I’ve been reading “Bonhoeffer: Pastor, Martyr, Prophet, Spy: A Righteous Gentile vs. the Third Reich” by Eric Metaxas and have begun to draw conclusions as to the type of Christian that Dietrich Bonhoeffer was. Conclusions that are absolutely relevant in this current day and age. Here are some of my findings.
It’s 1933 Germany, and Dietrich Bonhoeffer is watching his country become engulfed by the flames of chaos that is National Socialism, better known as . Although World War II had not yet started, the country had already begun its campaign of persecution against those of Jewish descent and other minorities that are deemed inferior to the Aryan race. Pastor Bonhoeffer, a German Christian from an almost-artistocratic family, is caught in the midst of the political turmoil that is spewing over into the German Evangelical Church.

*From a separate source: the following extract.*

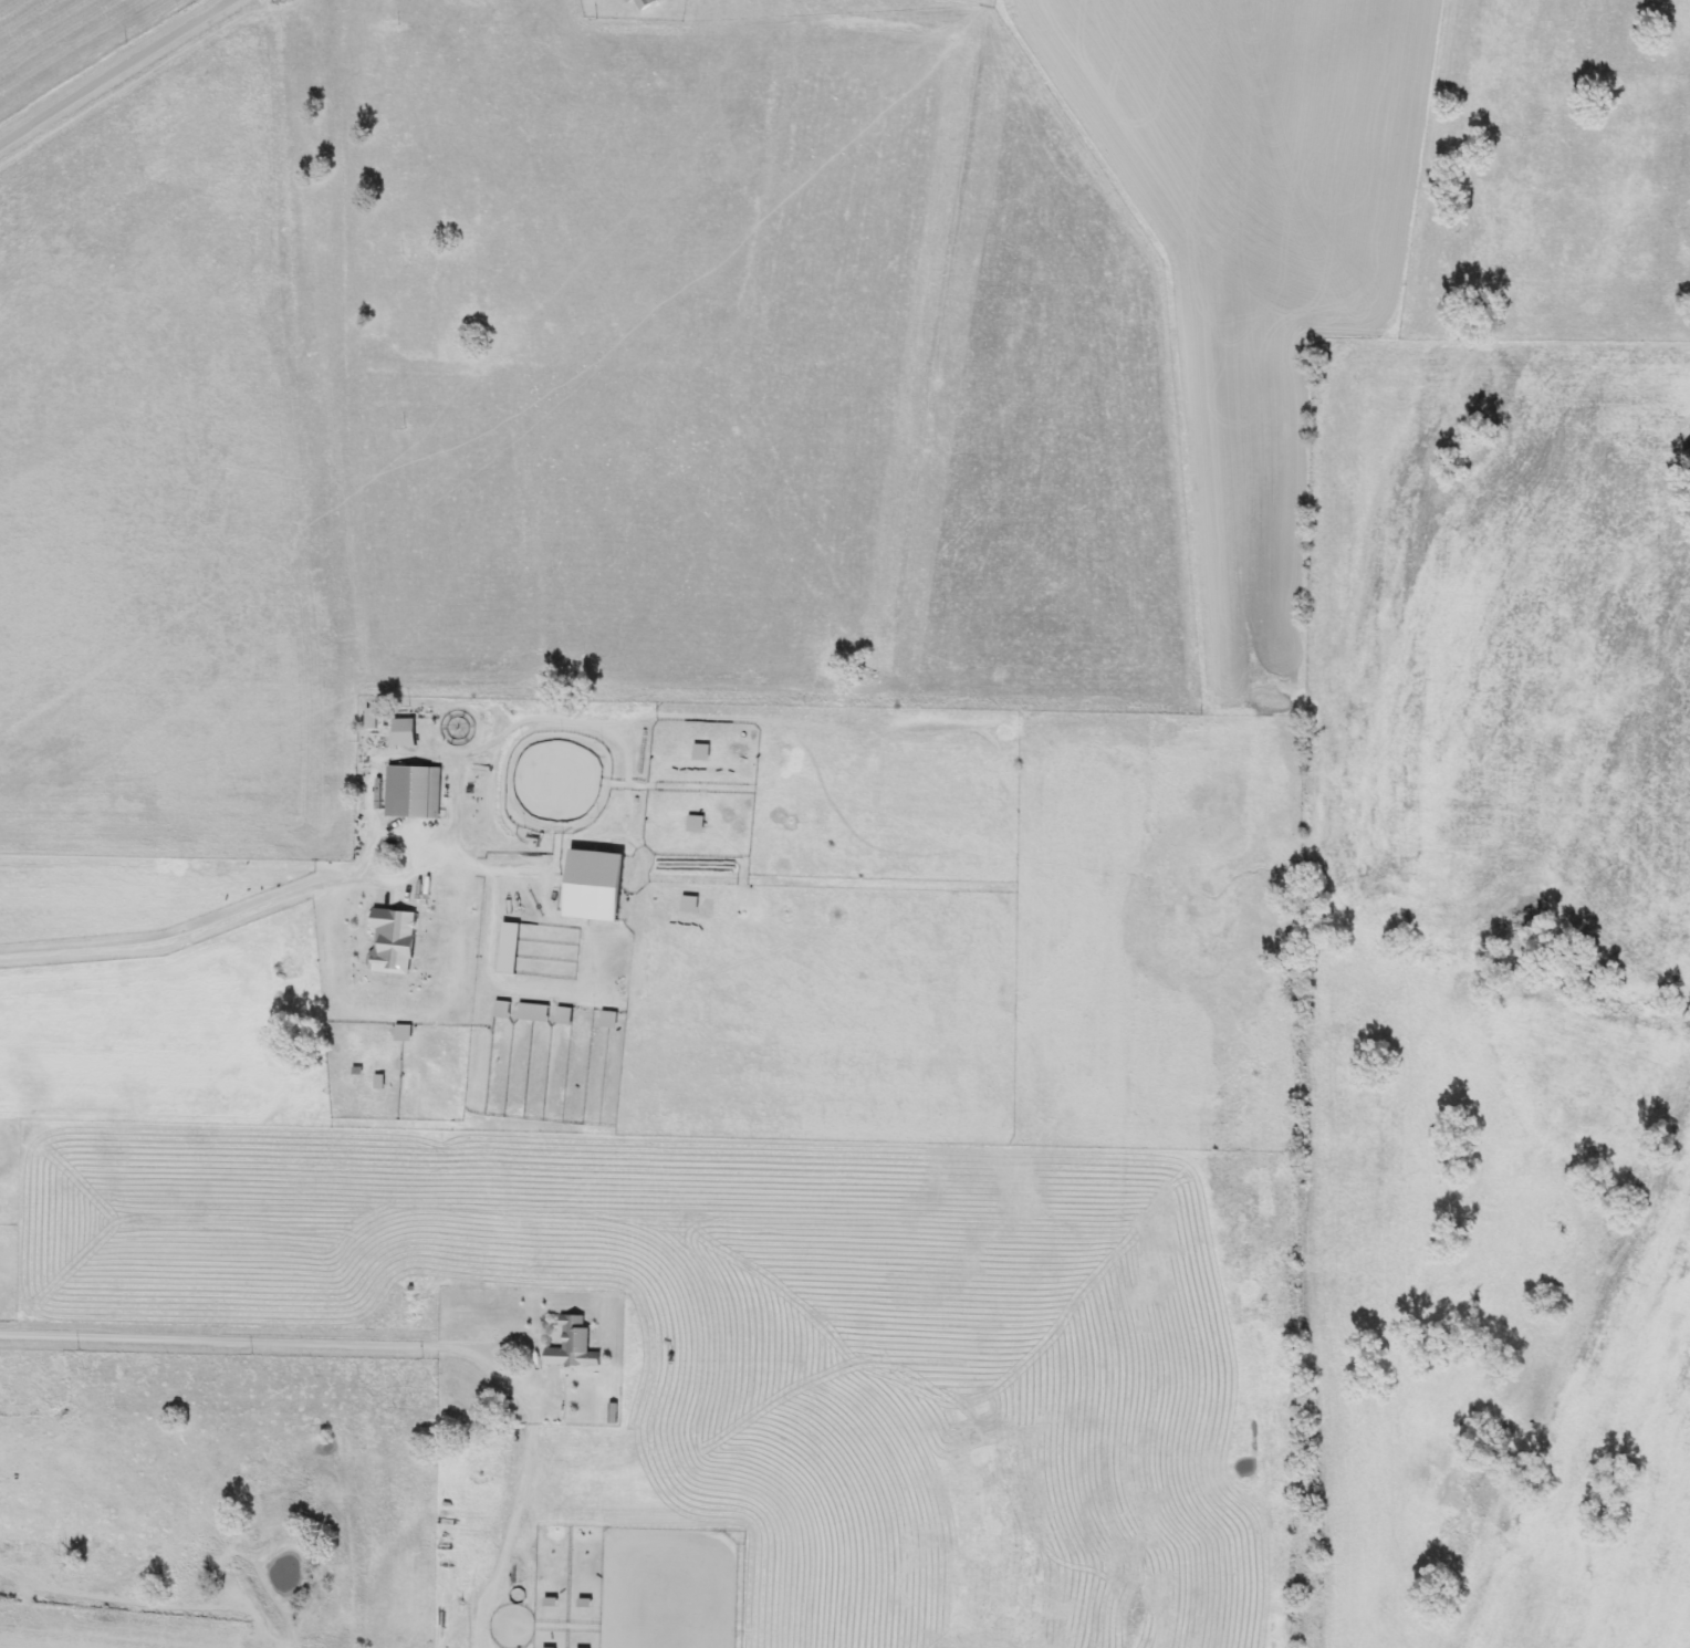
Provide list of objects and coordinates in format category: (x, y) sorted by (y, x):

He sees the , or “German Christian” movement, gaining traction and throwing its hat into the ring of anti-Semitism and Aryan superiority. Worst of all, he sees many of his fellow pastors and friends roll over and show their bellies to the Reich regime. The German Christian movement aligned with the racist ideology of the government and sought to purge Christianity of anything remotely related to Judaism. This included ridding the Bible of the Old Testament because it was written by Jewish men, and attempting to shift the New Testament Jesus into an individual who wasn’t Jewish and didn’t display any kind of emotion (emotions were considered to be a weakness, and there was no place for weakness in the 1,000-year Reich).
In response to these policies and procedures being put in place, Bonhoeffer and Pastor Martin Niemöller founded the Confessing Church and drafted the Barmen Declaration, which, among other things, stated that the Church would not kneel before any human (much less a dictator) but only before God. In the chapter “The Church and the Jewish Question," Bonhoeffer declared that it was the duty of the church to stand up for the Jews.
‘What is at stake,’ he said, ‘is by no means the question whether our German members of congregations can still tolerate church fellowship with the Jews. It is rather the task of Christian preaching to say: here is the church, where Jew and German stand together under the Word of God; here is the proof whether a church is still the church or not . . . There is no other rule or test for who is a member of the people of God or the church of Christ than this: where there is a little band of those who accept this word of the Lord, teach it purely and confess against those who persecute it, and for that reason suffers what is their due’ (Metaxas 155).
Bonhoeffer is very clearly stating that it is the job, or “task” of Christians to stand up for those who don’t have a voice. Who are being trampled underfoot by those in authority and power. Our duty as Christians and followers of Jesus Christ is to love others, period. End of sentence. It is not to turn away members of the LGBTQ+ community at the church doors, or only let them in on the condition that they “reform.” It is not only to love the immigrant who has proper documentation. It is not to condemn a woman for getting an abortion. It isn’t to turn our faces away from the many minorities in this country that are crying out for change and justice. It isn’t to send only thoughts and prayers to the families of the victims of school shootings because “faith by itself, if it does not have works, is dead” (James 2:17).
I want to end with one more Bonhoeffer quote from a few years prior to 1933. He was in Barcelona preaching as an assistant pastor and wrote the following in a letter home:
'Every day I am getting to know people, at any rate their circumstances, and sometimes one is able to see through their stories into themselves—and at the same time one thing continues to impress me: here I meet people as they are, far from the masquerade of “the Christian world”; people with passions, criminal types, small people with small aims, small wages and small sins—all in all they are people who feel homeless in both senses, and who begin to thaw when one speaks to them with kindness—real people; I can only say that I have gained the impression that it is just these people who are much more under grace than under wrath, and that it is the Christian world which is more under wrath than grace' (Metaxas 79).
I, for one, refuse to stay silent while there are people hurting. I will not be the individual who rolls over in submission and compromise, for there are some issues that you cannot compromise on. What will you do? Will you be a voice for the voiceless? Or will you continue to stay silent and keep your head buried in the sand? The choice is yours.